Autoregulation of the human N-myc oncogene is disrupted in amplified but not single-copy neuroblastoma cell lines

Abstract

Amplification of the N-myc gene is a significant adverse prognostic factor in neuroblastoma, a common childhood tumor. In non-transformed cells, myc expression is controlled through an autoregulatory circuit, through which elevated Myc protein levels lead to down-regulation of myc transcription. The precise mechanism of myc gene autoregulation is unknown. Loss of c-myc autoregulation has been documented in transformed cells from a number of different lineages, but N-myc autoregulation has not yet been investigated. In neuroblastoma, the increased N-Myc protein produced by amplified tumors would be expected to silence N-myc transcription if the autoregulatory loop were intact.

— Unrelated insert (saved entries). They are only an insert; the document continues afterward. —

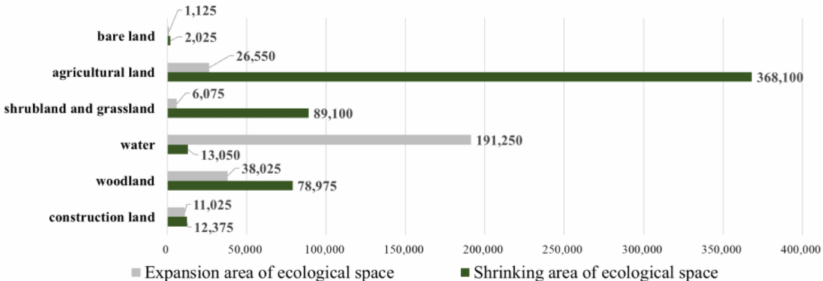
Figure 12. Shrinking and expansion areas of ecological space in land use.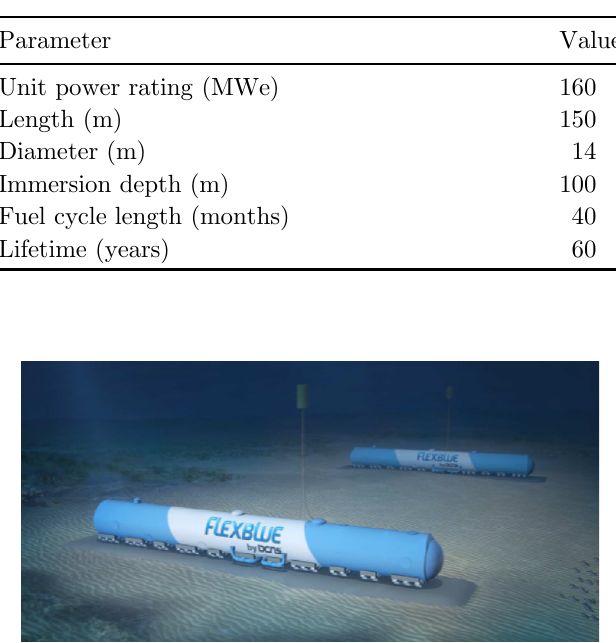
Table 2. Flexblue ® reactor characteristics.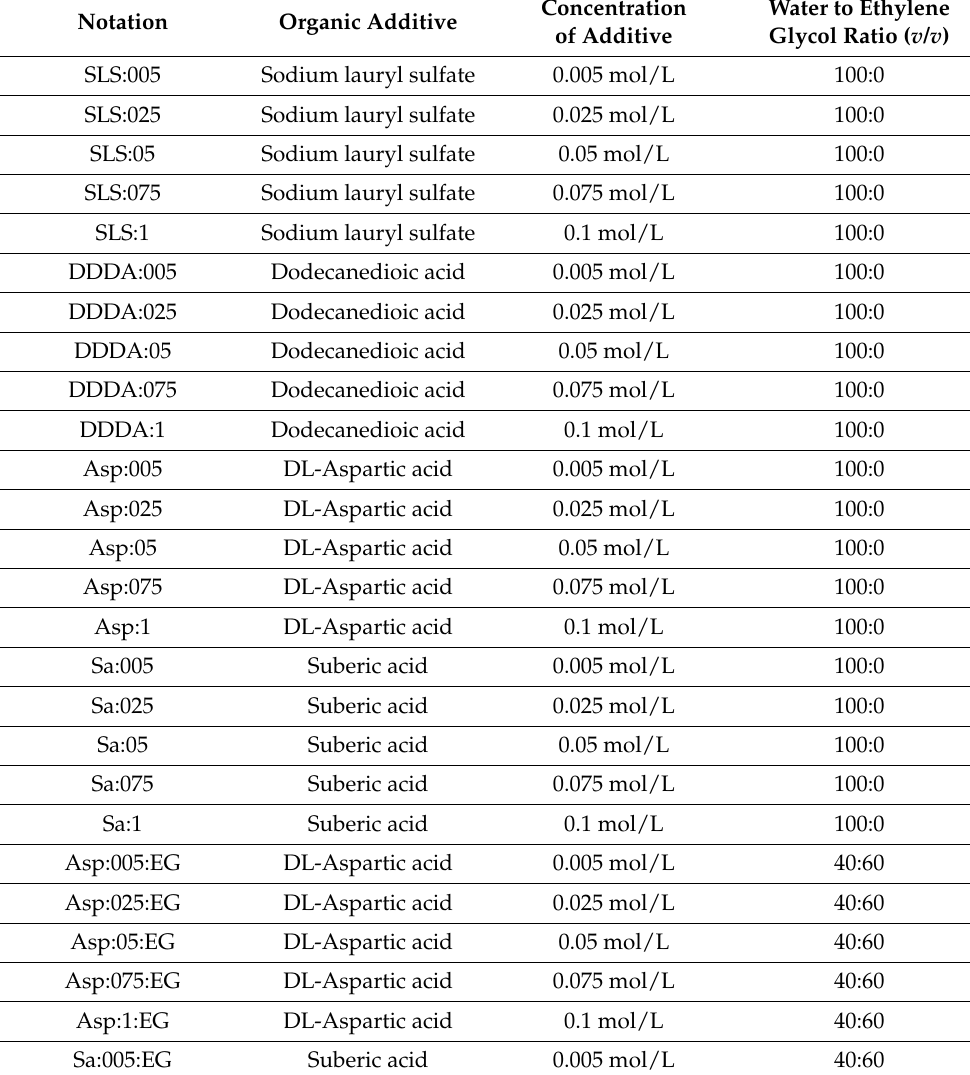
Table 1. Sample codes, used organic additive, concentration of additives, and reaction media.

To determine whether N-myc autoregulation is operative in human neuroblastoma, and to localize cis-acting elements which mediate N-myc autosuppression, we transfected a series of N-myc 5′ promoter constructs into a panel of human neuroblastoma cell lines carrying one or multiple copies of N-myc. The transfected promoter was equally active in single-copy and amplified lines. Significant promoter activity in the presence of abundant Myc protein in amplified neuroblastoma lines indicates that autoregulation is disabled in this subset of tumors. To investigate whether single-copy lines produce insufficient N-Myc protein to trigger autosuppression yet retain an intact autoregulatory circuit, we transfected neuroblastoma lines with 5′ promoter constructs in the presence of a c- or N-myc expression vector. Overexpression of c- or N-Myc resulted in diminution of activity of both the transfected promoter and the endogenous N-myc gene in single-copy, but not amplified lines. Using a series of 5′ promoter-deletion minigenes, we localized a cis-acting element required for autoregulation close to the transcription start sites. While the precise mechanism of autosuppression remains unknown, we demonstrated that Myc is incapable of silencing the adenovirus major late promoter (AdMLP) in neuroblastoma cells, indicating that Myc suppression of its own promoter and the AdMLP involve distinct components. These studies provide the first systematic investigation of autoregulation in neuroblastoma, and indicate that single-copy neuroblastoma lines produce insufficient N-Myc protein to activate downstream effector(s) of autosuppression; the autoregulatory circuit is otherwise intact. Amplified lines, in contrast, have lost autoregulation.